Remote keyless entry was once a luxury, but today it's rare to find a car that doesn't have it. Given that it's everywhere, you would expect that any possible kinks have been worked out, but you'd be wrong.
In fact, a popular model of keyless entry that uses a Megamos Crypto transponder turns out to be not as secure as car makers thought. It leaves Volkswagen, Audi, Fiat, Honda, Volvo, Porsche, Bentley and other cars brands vulnerable to thieves. But that's not the worst part.
Back in 2012, researchers at Radboud University in the Netherlands and the University of Birmingham spotted the security flaws and quickly let Megamos Crypto know. Then in 2013, the researchers told Volkswagen.

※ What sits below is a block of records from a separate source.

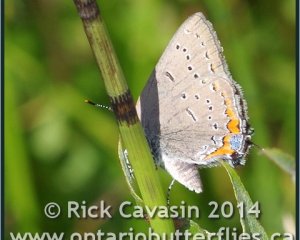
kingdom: Animalia
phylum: Arthropoda
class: Insecta
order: Lepidoptera
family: Lycaenidae
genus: Strymon
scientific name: Strymon acadica
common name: Acadian Hairstreak
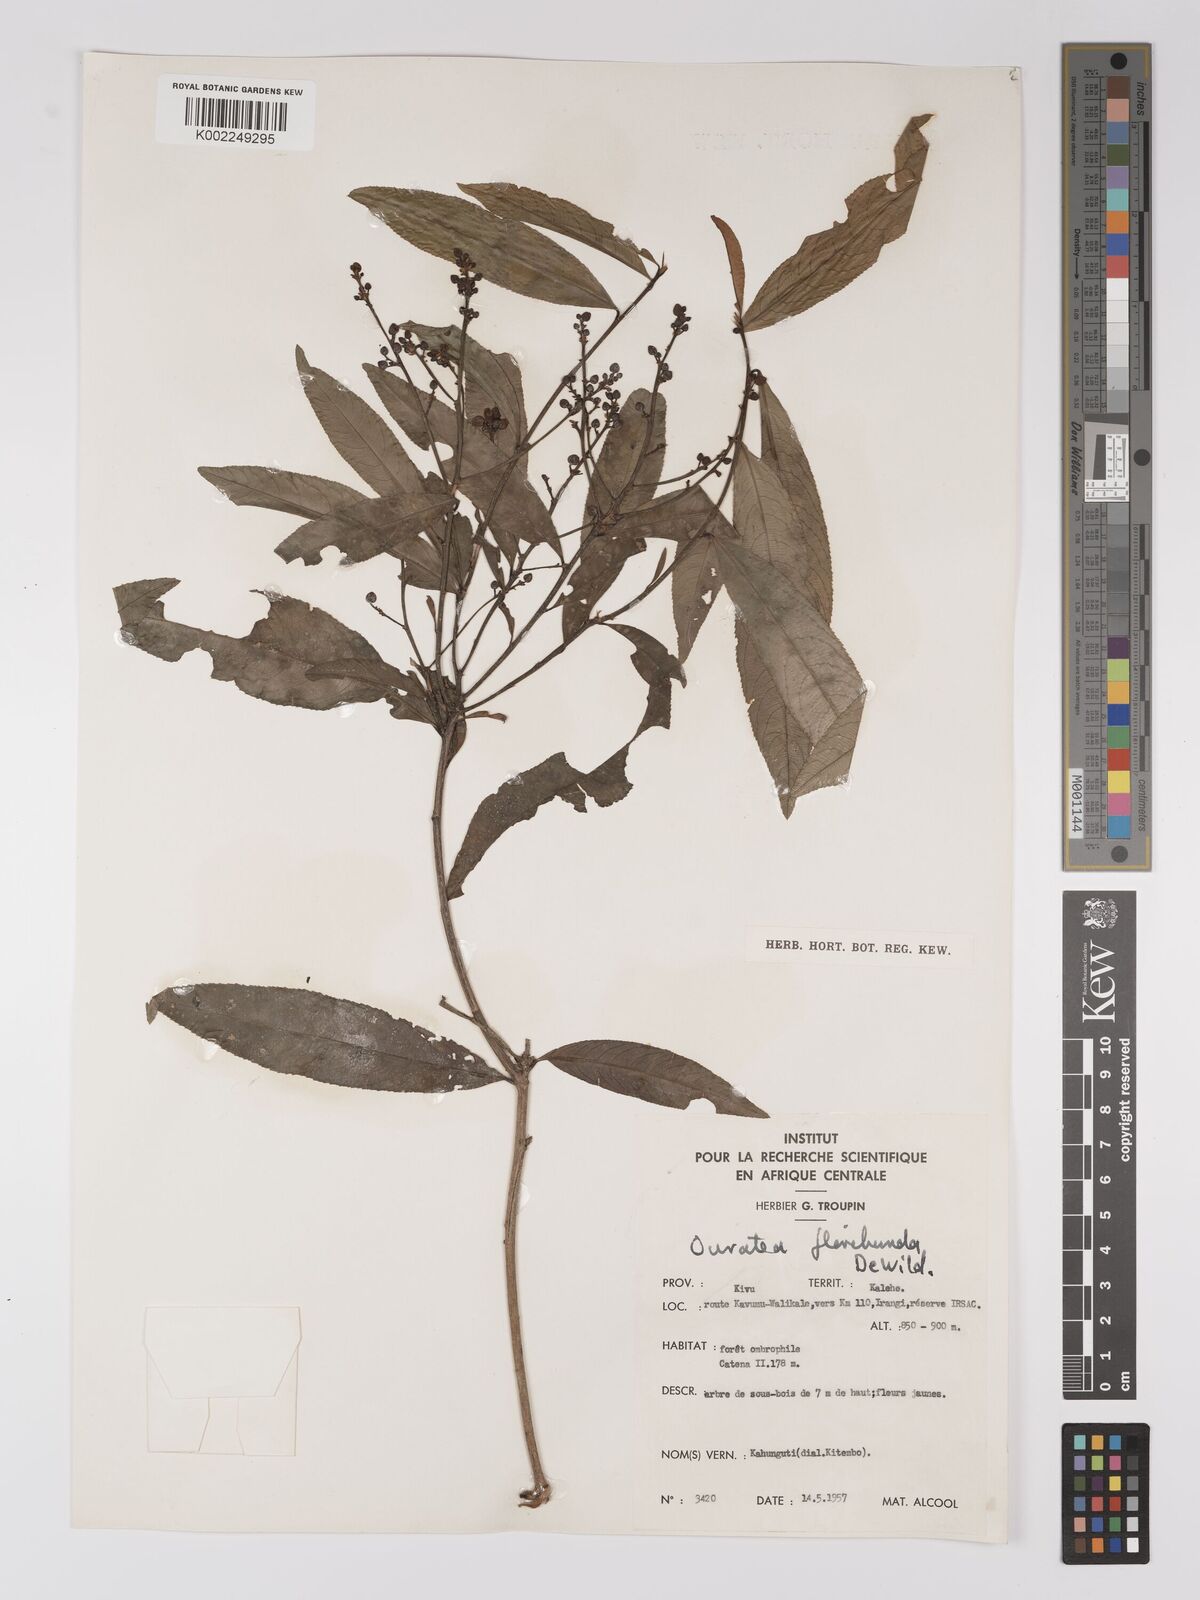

Instead of fixing the problem, Volkswagen filed an injunction to keep the researchers from publishing their findings. It took two years for the report to become public, and even now VW isn't admitting anything is wrong.
At this point, there's no way to tell which cars are affected, or if any criminals are exploiting the flaw to break into them. Of course, it seems like car thieves don't really need the help right now.
In the last few months, we've learned that a $32 gadget can open just about any car or garage door, flaws in Chrysler-Fiat entertainment systems could let a hacker take control of your car, cars with OnStar can be remotely hijacked and other car hacks will probably appear on a regular basis until manufacturers start taking security seriously.